## COMPLETE THE FOLLOWING:
(1) Render into German the sentence "In my case, it is helpful if the function accepts the rotation matrix itself, rather than the Euler angles only." from the pull-request discussion on the ellipsoid_coords function.
(2) Carry on the pull-request discussion on the ellipsoid_coords function, picking up after its final message.

## GIVEN TEXT:
--

Add ellipsoid_coords function

[ksugar]

Description

This PR adds the draw3d.ellipsoid_coords function that is analogous to the draw.ellipse function.
This function returns the voxel coordinates of an ellipsoid, while the existing function draw3d.ellipsoid returns the 3d ndarray that renders an ellipsoid.
This function accepts the rotations in each axis (i.e. rot_x, rot_y and rot_z).
It also supports the anisotropic resolution by introducing the spacing parameter.

A variation of this function is implemented and used in the following preprint.

Tracking cell lineages in 3D by incremental deep learning. Ko Sugawara, Cagri Cevrim, Michalis Averof
bioRxiv 2021.02.26.432552; doi: https://doi.org/10.1101/2021.02.26.432552

Original implementation used in the preprint:
https://github.com/elephant-track/elephant-server/blob/v0.1.0/elephant-core/elephant/util/ellipsoid.py

Checklist

• Docstrings for all functions

• Gallery example in ./doc/examples (new features only)
  I am not sure if I should add the example.

• Benchmark in ./benchmarks, if your changes aren't covered by an
  existing benchmark
  not applicable

• Unit tests

• Clean style in the spirit of PEP8

For reviewers

• Check that the PR title is short, concise, and will make sense 1 year
  later.
• Check that new functions are imported in corresponding __init__.py.
• Check that new features, API changes, and deprecations are mentioned in
  doc/release/release_dev.rst.

[pep8speaks]

Hello @ksugar! Thanks for updating this PR. We checked the lines you've touched for PEP 8 issues, and found:

• In the file skimage/draw/draw3d.py:

Line 217:56: W504 line break after binary operator
Line 220:56: W504 line break after binary operator

Comment last updated at 2021-03-16 15:29:13 UTC

[jni]

Thanks for the update @ksugar! Now all that's missing is updating the tests to match 😬 😂, and as far as I'm concerned it's ready to go! 🎉

[jni]

Pending getting the tests working, I'm happy with the code here. Thanks @ksugar! @scikit-image/core, can someone else take a look? 🙏

[ksugar]

Hi @jni , thank you for your review! I am working on updating the docstrings and the tests.
Actually, I also want to make the code more general.
In my case, it is helpful if the function accepts the rotation matrix itself, rather than the Euler angles only.
I will introduce helper functions that calculate the rotation matrix from the Euler angles and the yaw-pitch-roll system.
The usage would be like this:

dd, rr, cc = ellipsoid_coords((5., 5., 5.), (3., 3., 3.), rotation=euler_to_rotation(0., 0., np.pi / 2))

Could you wait a little until I update the code in that way? Thanks!

[jni]

@ksugar all good. I wonder though, whether a rotation matrix is too many degrees of freedom — indeed, a matrix may or may not be a rotation matrix. I'm wondering whether we should support both APIs: rotation=<angles>, and rotation_matrix=<angles>. What do you think?

[ksugar]

@jni You have a point! Then, how about the interface like this?

def ellipsoid_coords(..., rotation=<angles>, rotation_matrix=<angles>, geometry='euler', ...):

, where rotation will be ignored if rotation_matrix is defined. geometry will support euler or ypr (yaw-pitch-roll) at the moment. The ypr option would be helpful if the user wants to rotate the ellipsoid along the original axes.

--

## INFORMATION GIVEN:
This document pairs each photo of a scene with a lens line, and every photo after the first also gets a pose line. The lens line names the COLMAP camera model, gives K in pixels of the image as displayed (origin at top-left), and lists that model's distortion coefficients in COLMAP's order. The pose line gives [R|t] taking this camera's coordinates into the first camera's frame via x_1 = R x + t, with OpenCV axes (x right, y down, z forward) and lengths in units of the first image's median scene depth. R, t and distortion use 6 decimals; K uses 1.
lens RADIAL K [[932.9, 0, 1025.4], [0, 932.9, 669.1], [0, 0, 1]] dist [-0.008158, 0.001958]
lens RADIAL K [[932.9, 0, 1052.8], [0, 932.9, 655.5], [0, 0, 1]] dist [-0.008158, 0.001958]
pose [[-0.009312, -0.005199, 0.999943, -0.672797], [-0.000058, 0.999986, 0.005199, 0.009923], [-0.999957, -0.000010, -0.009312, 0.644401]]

--

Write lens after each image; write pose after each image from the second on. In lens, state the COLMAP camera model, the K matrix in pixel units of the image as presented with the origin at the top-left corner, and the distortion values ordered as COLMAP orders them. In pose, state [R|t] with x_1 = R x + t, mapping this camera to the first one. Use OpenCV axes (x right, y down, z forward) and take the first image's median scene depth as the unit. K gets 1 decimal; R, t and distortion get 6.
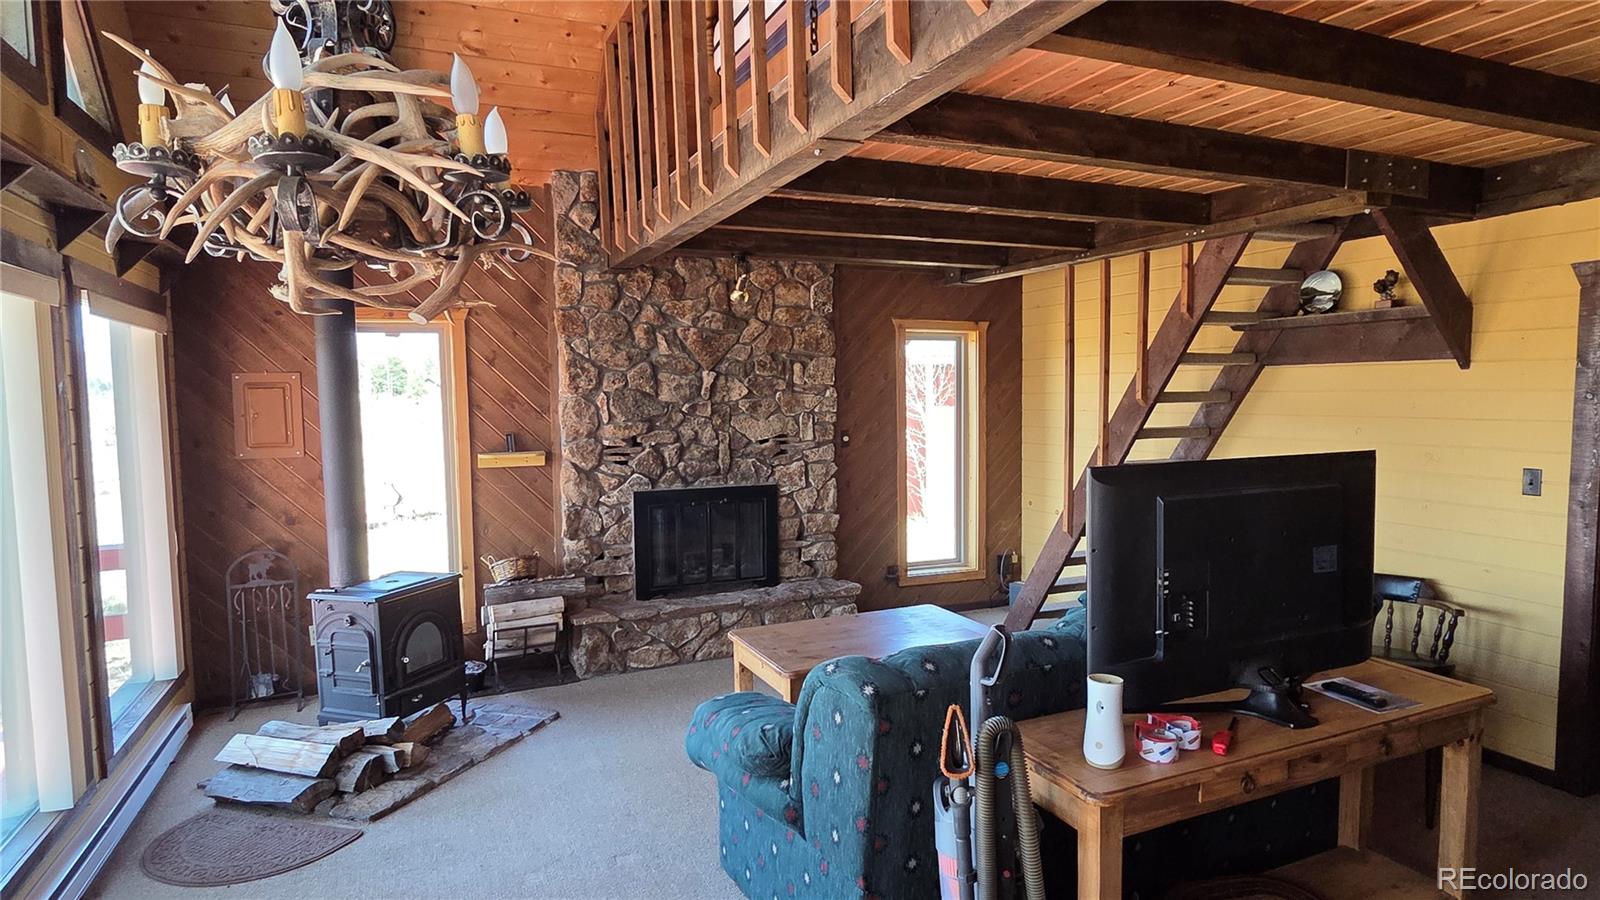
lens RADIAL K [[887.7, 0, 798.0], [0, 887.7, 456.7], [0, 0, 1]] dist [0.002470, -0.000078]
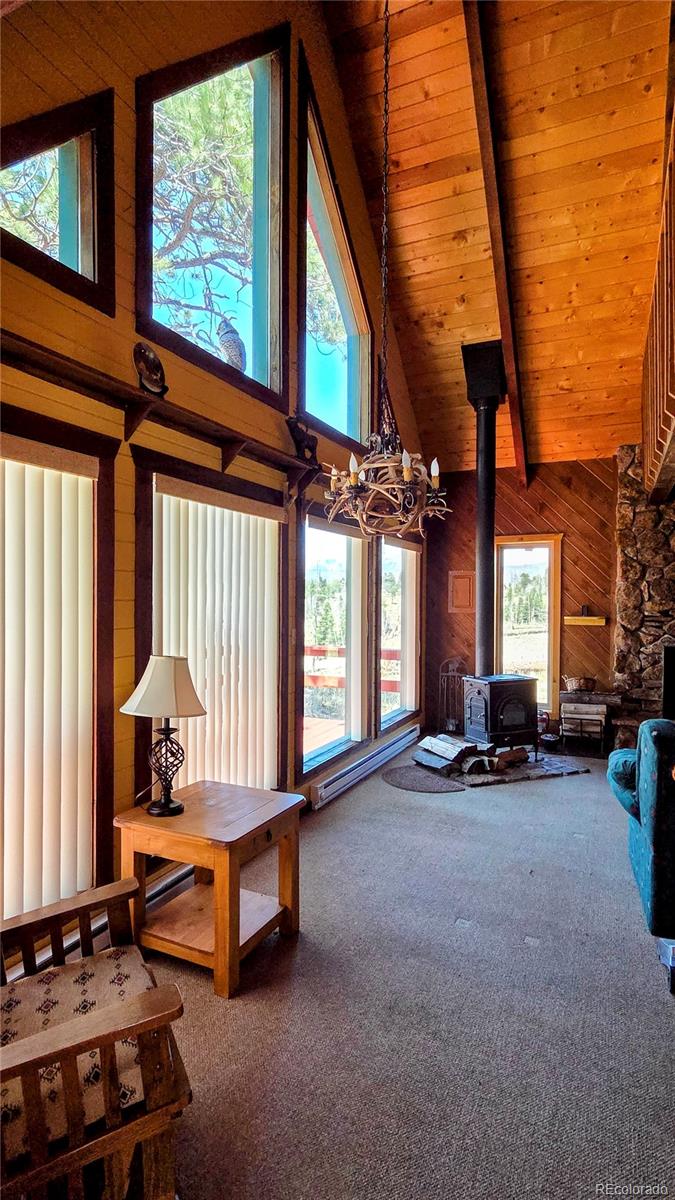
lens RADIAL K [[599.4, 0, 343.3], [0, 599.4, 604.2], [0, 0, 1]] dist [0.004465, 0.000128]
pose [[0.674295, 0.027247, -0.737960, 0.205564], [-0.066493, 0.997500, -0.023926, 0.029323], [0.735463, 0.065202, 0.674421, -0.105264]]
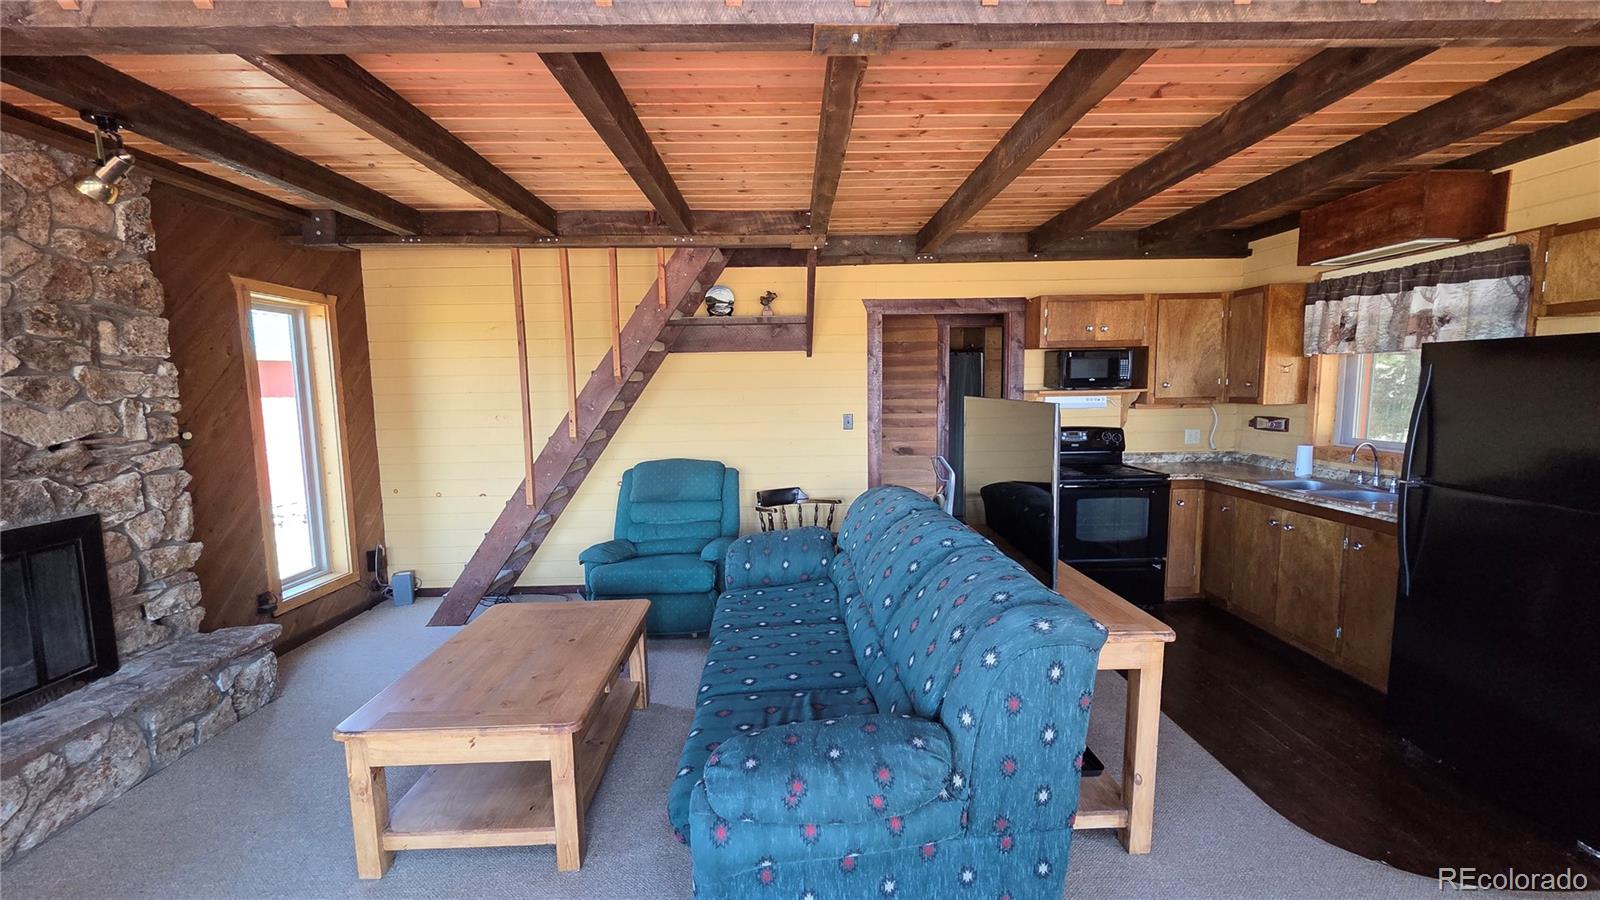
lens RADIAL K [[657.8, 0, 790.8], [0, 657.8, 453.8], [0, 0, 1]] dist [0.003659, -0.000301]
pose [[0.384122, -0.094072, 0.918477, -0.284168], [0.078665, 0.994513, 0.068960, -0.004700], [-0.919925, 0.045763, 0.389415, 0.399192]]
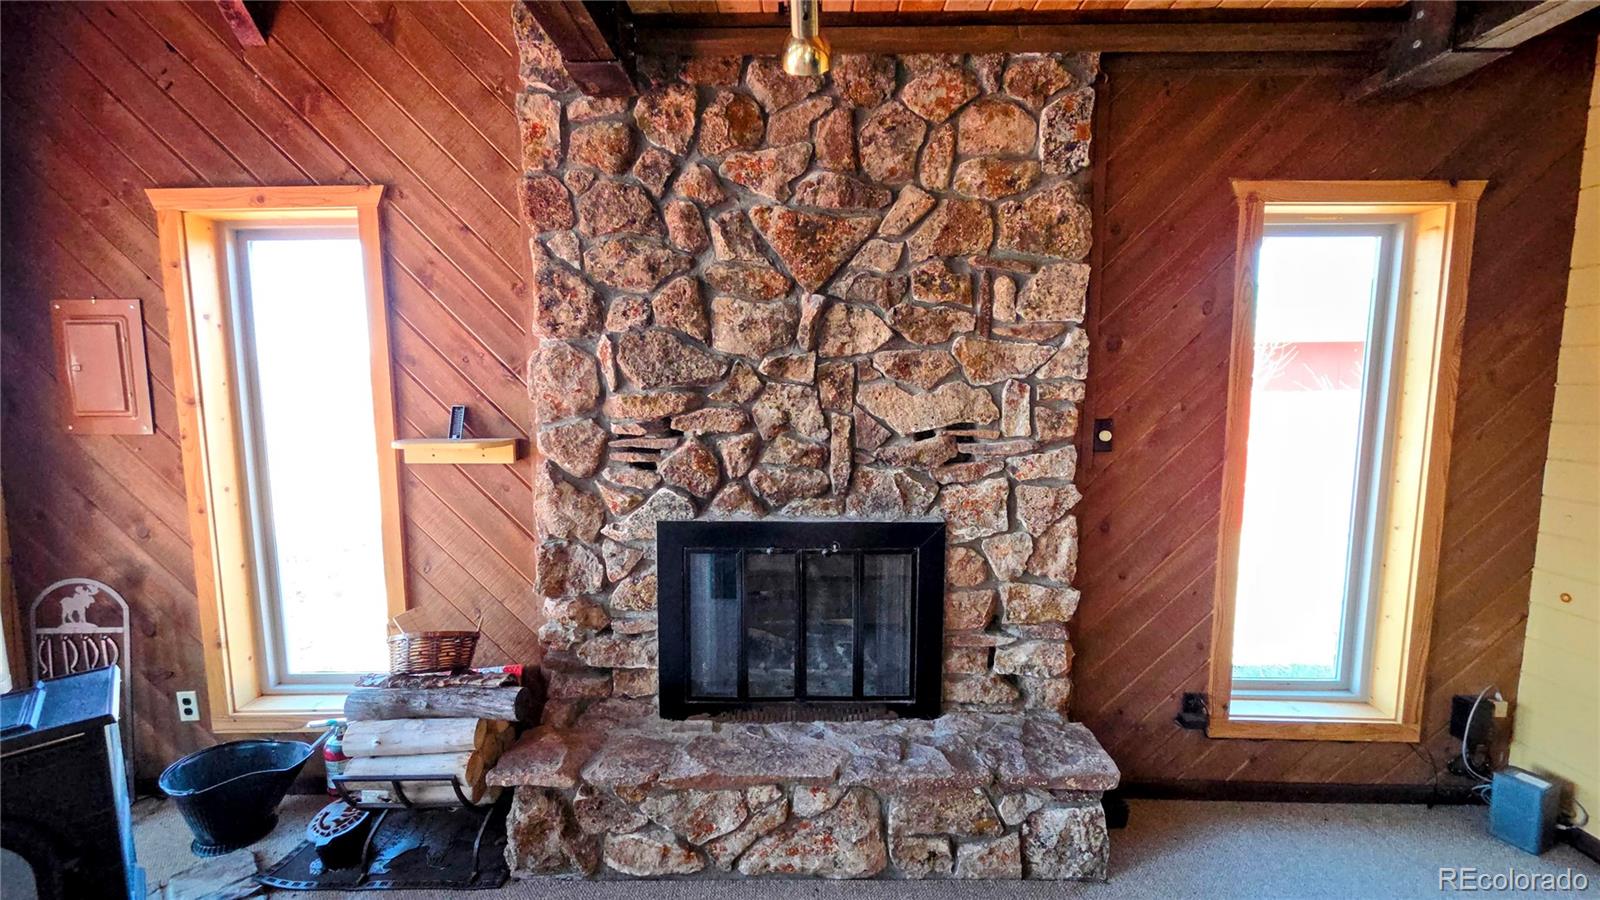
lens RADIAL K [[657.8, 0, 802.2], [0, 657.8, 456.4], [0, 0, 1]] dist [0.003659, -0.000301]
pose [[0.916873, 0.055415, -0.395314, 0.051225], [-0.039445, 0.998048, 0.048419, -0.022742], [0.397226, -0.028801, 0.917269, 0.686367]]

--

## ANSWERS:
(1) In meinem Fall ist es hilfreich, wenn die Funktion die Rotationsmatrix selbst akzeptiert und nicht nur die Euler-Winkel.

(2)
📝 Additional note: The motivation to support rotation_matrix is based on my personal use case. I obtained the rotation matrix after some user interactions on GUI, which can be decomposed to the angles in multiple ways as you mentioned. It would not be a good idea to decompose and re-compose the rotation matrix.

[emmanuelle]

Hi @ksugar just a question about the API: I'm not sure why we need two functions here, ellipsoid and ellipsoid_coords? Wouldn't it be possible to adapt the ellipsoid function with more parameters instead?

[ksugar]

Hi @emmanuelle ellipsoid_coords returns the voxel coordinates of an ellipsoid, whileellipsoid returns the 3d ndarray that renders an ellipsoid. This behavior of ellipsoid is different from the draw functions implemented in 2d (e.g. ellipse, circle, disk), which return the pixel coordinates. It would be possible to integrate ellipsoid_coords with ellipsoid by introducing a flag parameter but I am not sure if it is a good idea for two reasons. First, each function returns different type of values (3d ndarray or coordinates). Second, ellipsoid already has a flag levelset that determines how to render the ellipsoid and an additional flag can make the interface and the code complicated.

[ksugar]

@emmanuelle @jni Please give me advice or comments on whether it would be better to combine ellipsoid_coords and ellipsoid or to keep them separated. Thanks!

[jni]

@ksugar you're absolutely right that ellipsoid was the wrong API for draw, and I don't think we should harmonize the APIs. I think medium term we can deprecate ellipsoid and replace it with ellipsoid coords, but that deprecation can happen after this PR. @emmanuelle do you agree?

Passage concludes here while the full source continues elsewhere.